Exercise brief:
All entries are to be copied exactly, with pictures removed.

Collected data entries:
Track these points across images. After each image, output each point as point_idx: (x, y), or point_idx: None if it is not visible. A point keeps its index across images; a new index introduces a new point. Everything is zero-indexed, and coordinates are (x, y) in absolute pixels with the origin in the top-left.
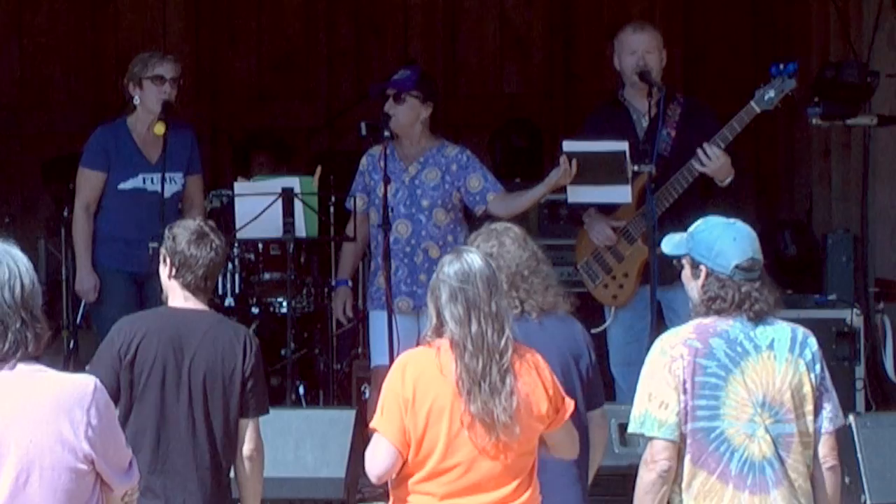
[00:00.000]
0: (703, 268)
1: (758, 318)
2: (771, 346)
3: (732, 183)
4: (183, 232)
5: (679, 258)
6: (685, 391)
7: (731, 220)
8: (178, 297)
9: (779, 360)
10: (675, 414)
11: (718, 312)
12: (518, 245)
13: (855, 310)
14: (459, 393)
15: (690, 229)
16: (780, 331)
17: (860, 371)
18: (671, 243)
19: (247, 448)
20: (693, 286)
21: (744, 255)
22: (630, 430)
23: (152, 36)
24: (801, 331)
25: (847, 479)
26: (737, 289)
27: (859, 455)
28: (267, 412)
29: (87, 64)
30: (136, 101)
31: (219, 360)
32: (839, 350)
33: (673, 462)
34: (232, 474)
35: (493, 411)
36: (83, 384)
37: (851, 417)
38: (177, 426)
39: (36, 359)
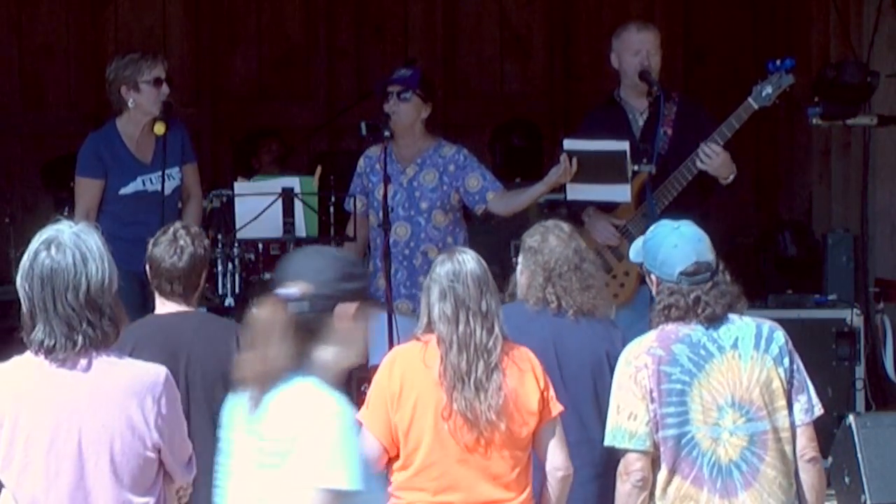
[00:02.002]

Answer area:
Track these points across images. After each image, output each point as point_idx: (x, y), or point_idx: None if it is not visible. A point keeps its index across images; a new index introduces a new point. Everything is zero-indexed, and coordinates are (x, y) in absolute pixels with the origin in the top-left.
[00:00.000]
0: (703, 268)
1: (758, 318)
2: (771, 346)
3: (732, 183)
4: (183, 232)
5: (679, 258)
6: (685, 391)
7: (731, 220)
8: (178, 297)
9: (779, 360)
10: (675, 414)
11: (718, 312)
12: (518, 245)
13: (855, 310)
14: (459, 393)
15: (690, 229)
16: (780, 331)
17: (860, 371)
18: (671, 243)
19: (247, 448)
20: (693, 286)
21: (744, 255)
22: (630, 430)
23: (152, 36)
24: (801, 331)
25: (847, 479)
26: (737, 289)
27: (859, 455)
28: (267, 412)
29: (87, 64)
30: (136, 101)
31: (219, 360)
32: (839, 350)
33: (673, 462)
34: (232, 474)
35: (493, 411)
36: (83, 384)
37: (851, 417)
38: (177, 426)
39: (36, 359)
[00:02.002]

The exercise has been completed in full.